Do-Gooder of the Week

Trash had been building up for years along the Mill Creek Parkway through Moab when Sara Melnicoff decided to do something about it. She and her late partner David Morgan would collect the litter in large plastic bags they’d reuse and reuse until the bags disintegrated.

After months of collecting recyclables and removing garbage, Melnicoff enlisted the help of friends, which led to the founding of Moab Solutions – a nonprofit whose mission is to “reduce and eliminate the waste of materials and human potential while nurturing the well-being of the natural world.”

One day while on her clean-up mission, Melnicoff tripped over a homeless campsite on the parkway.

“When we stumbled on the homeless, we decided we needed to help them – it grew into half of our mission,” Melnicoff said. “There was a lot of trash in the homeless camps.

“I wanted to find out why people were here, and how we could help them.”

She secured grant funding to pay homeless individuals to clean up the parkway and recycle whatever possible. She and Morgan started a nonmotorized lawn care company to employ homeless persons.

“A lot of people didn’t know a lot about the homeless so I started bringing them to city council meetings,” Melnicoff said. “We started finding out what their issues were.

“I was like a case manager for street people.

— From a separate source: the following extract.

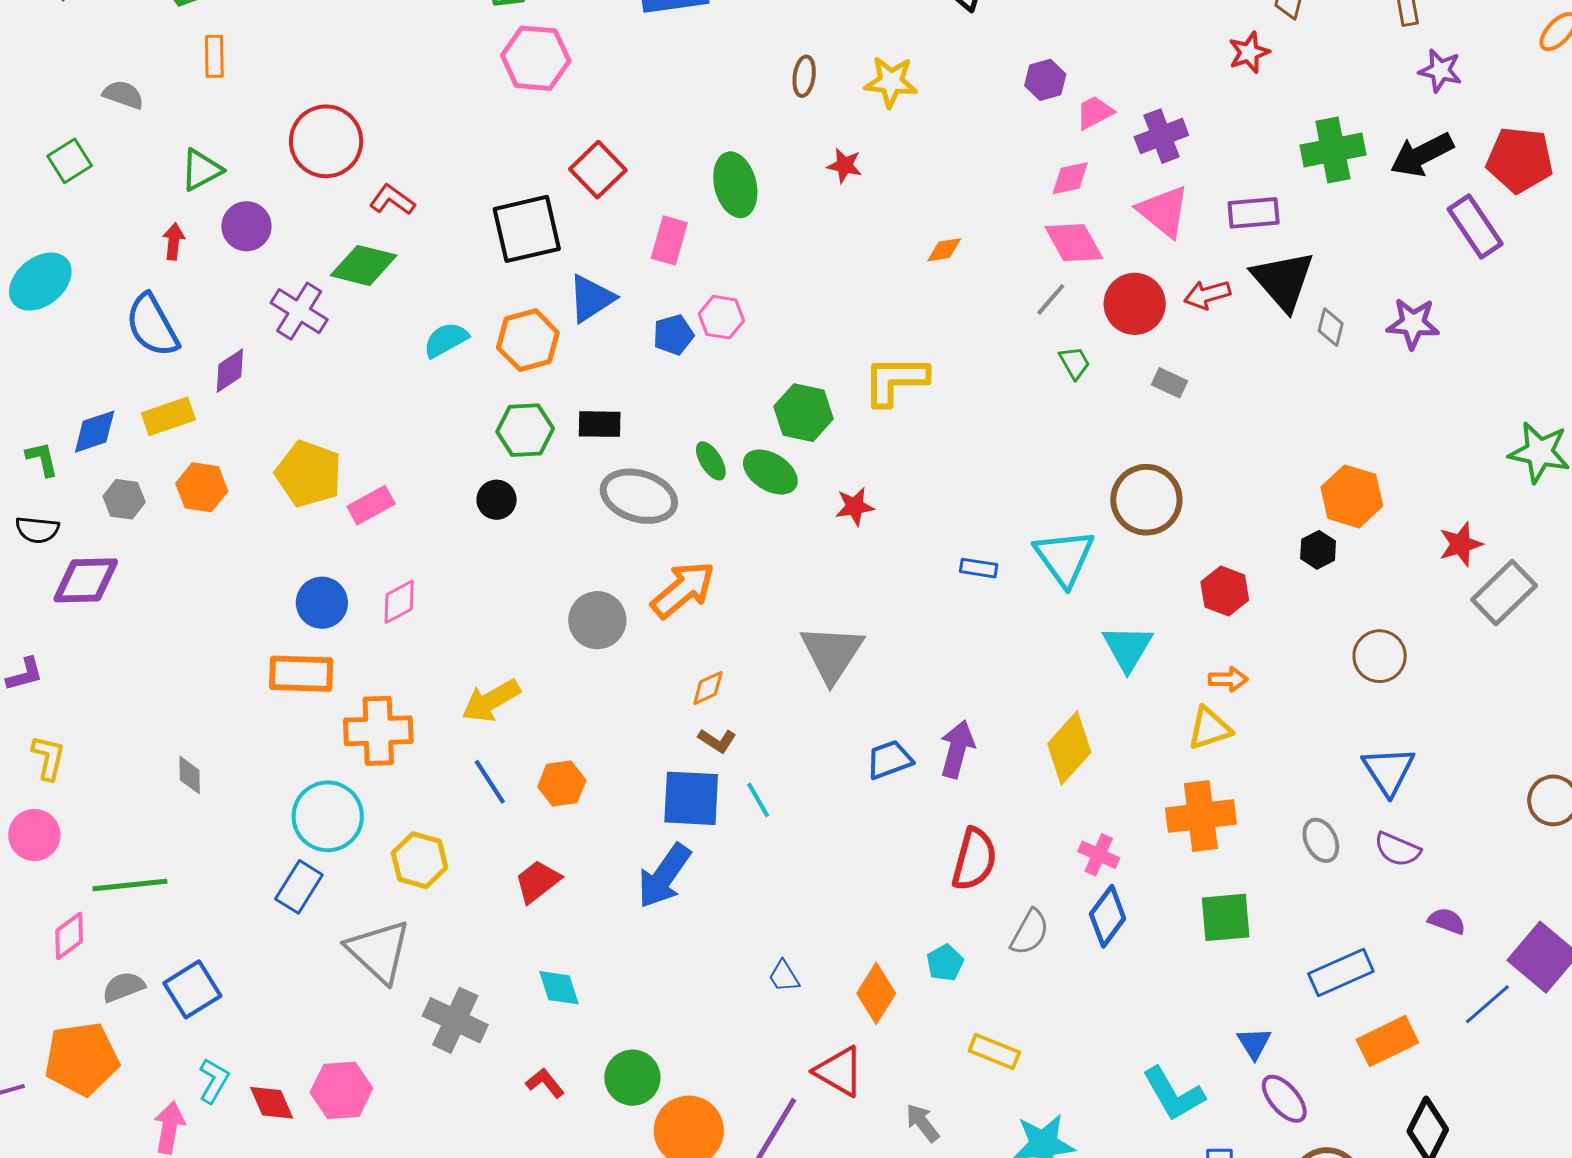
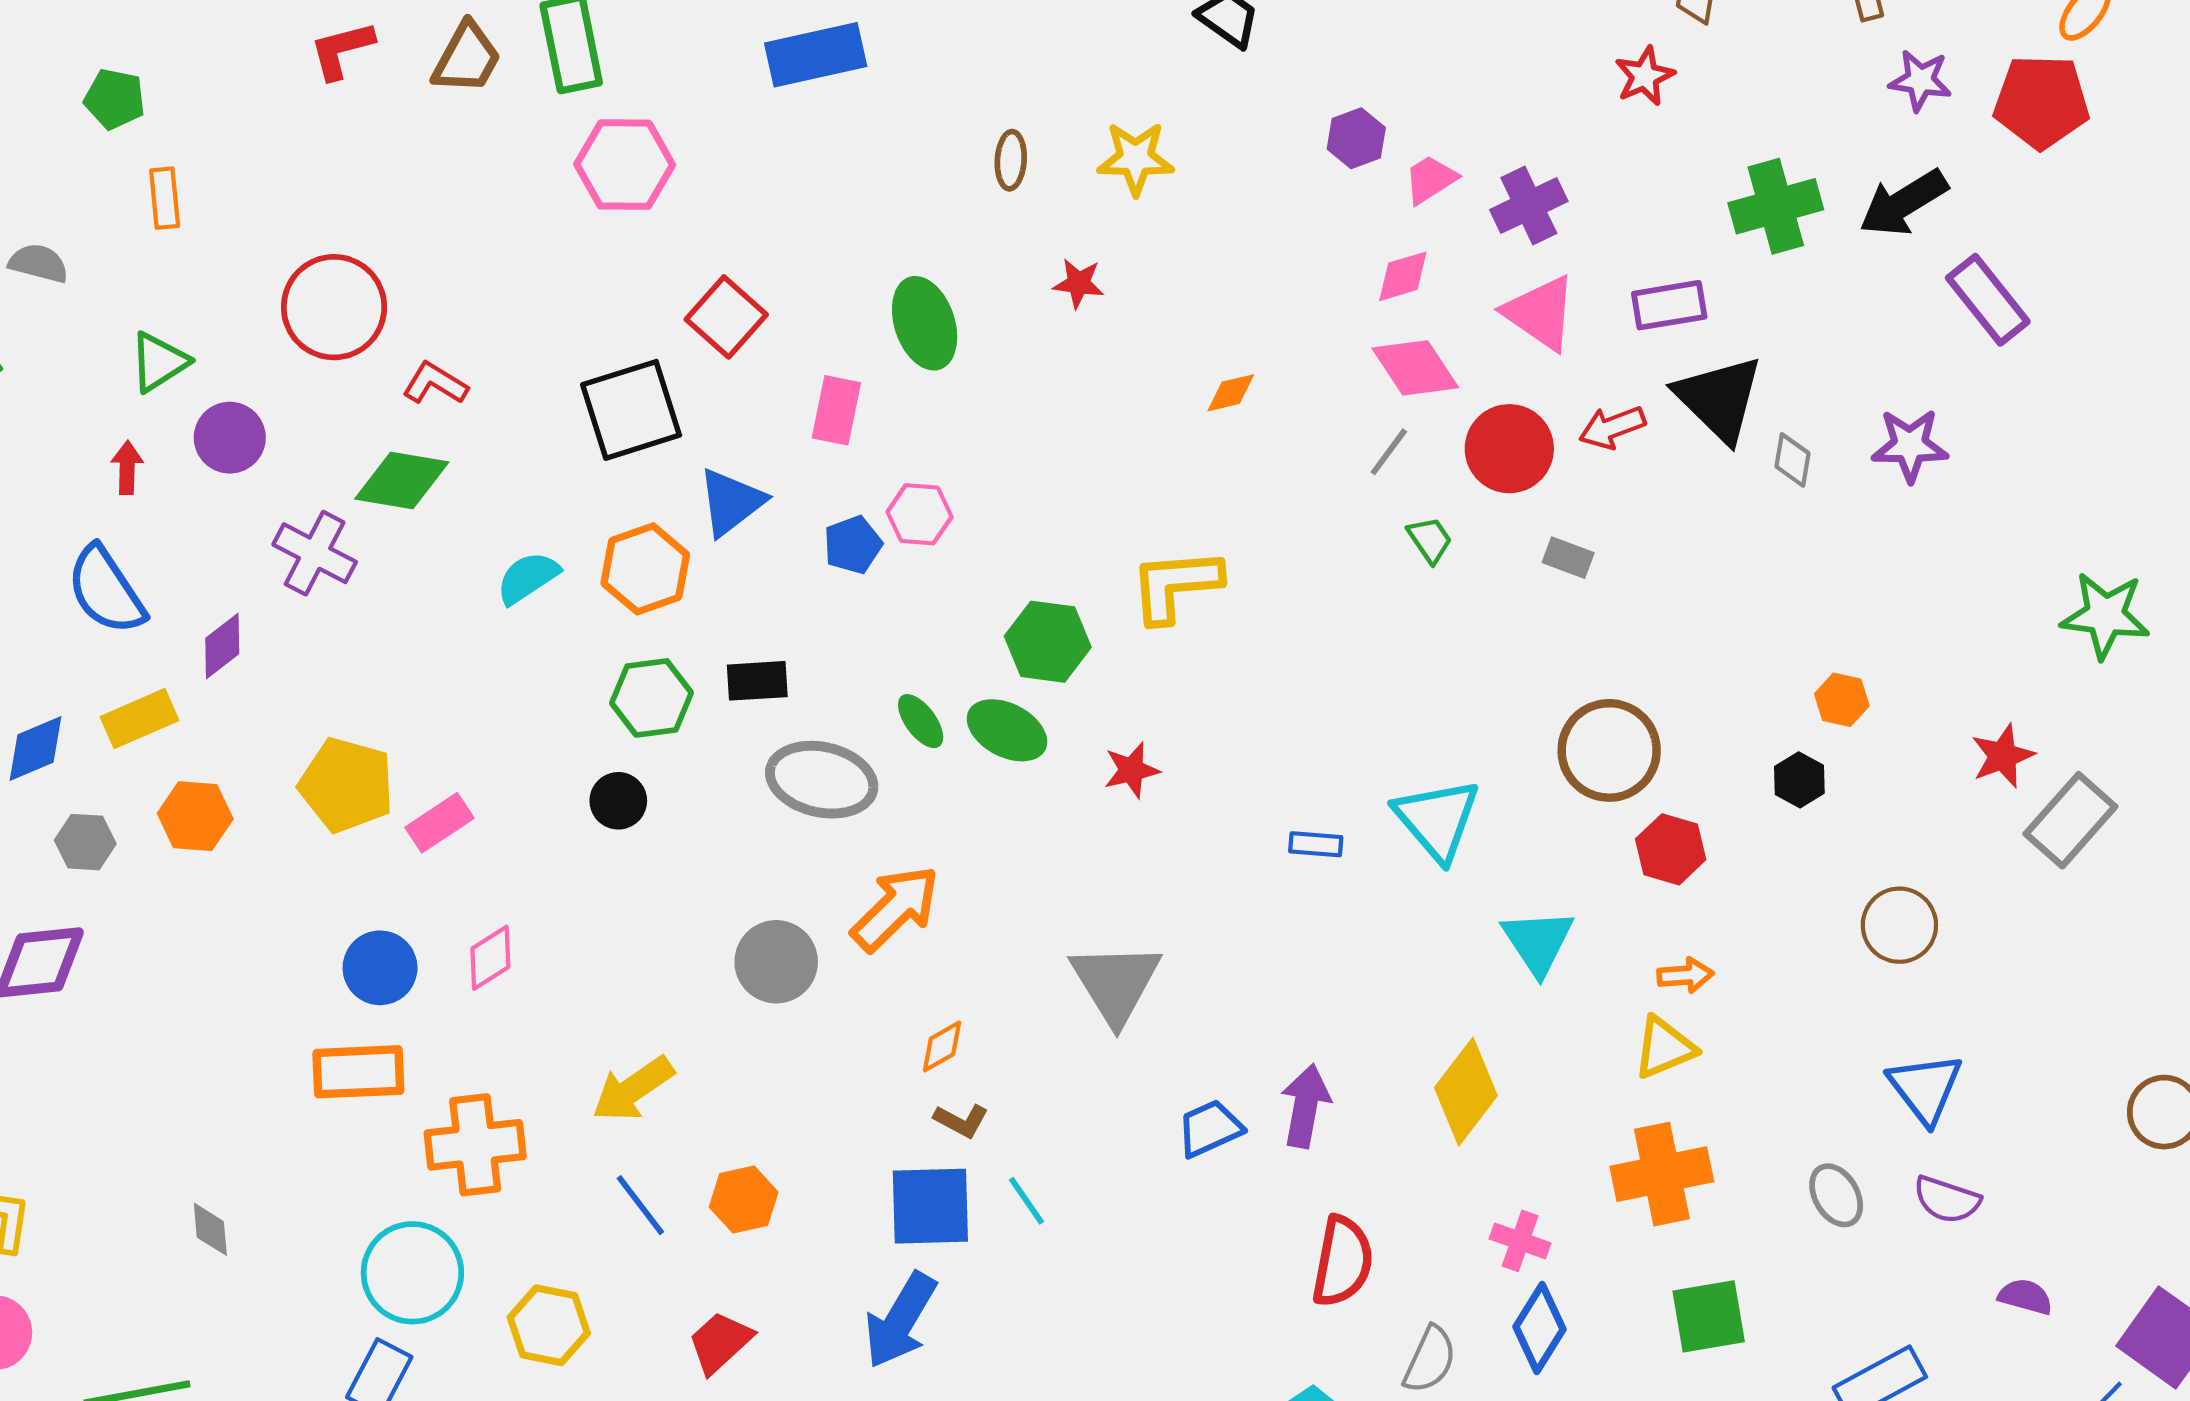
red pentagon: (1520, 160) -> (2042, 102), moved
orange hexagon: (1352, 496) -> (1842, 700), size x0.6
brown circle: (1146, 500) -> (1609, 750), moved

We eventually got everyone off the parkway.”

Almost every morning Melnicoff, 60, goes to Mill Creek Canyon to clean up trash, remove invasive plant species and do restoration of the area. Ecological restoration is one of Moab Solutions ongoing projects.

Melnicoff installed recycling bins around town years ago – containers she encourages people and businesses to take over maintaining. When that doesn’t happen, she and Moab Solutions attend to the task.

Melnicoff eventually acquired a board of directors and established Moab Solutions as a nonprofit organization. For years, Melnicoff worked for free.

Moab Solutions board member Mary O’Brien remembers when the organization began fundraising and began paying Melnicoff a small salary for the first time.

“She said ‘now I’ll be able to give money away to good organizations,’” O’Brien recalled. “She inspires anyone she asks to volunteer because she’s so close to volunteering herself. Now that she’s paid, she volunteers for other things.”

For example, Melnicoff donates time to Salvation Army. She coordinates the holiday bell-ringer fundraisers and directs those in need to various human services. Over the years she’s sent 15 people with alcohol addictions to a free Salvation Army rehabilitation center in Denver. Some of those addicts repeated rehab up to four times, she said.

“Even if they failed, failed, failed, we never gave up on them,” she said.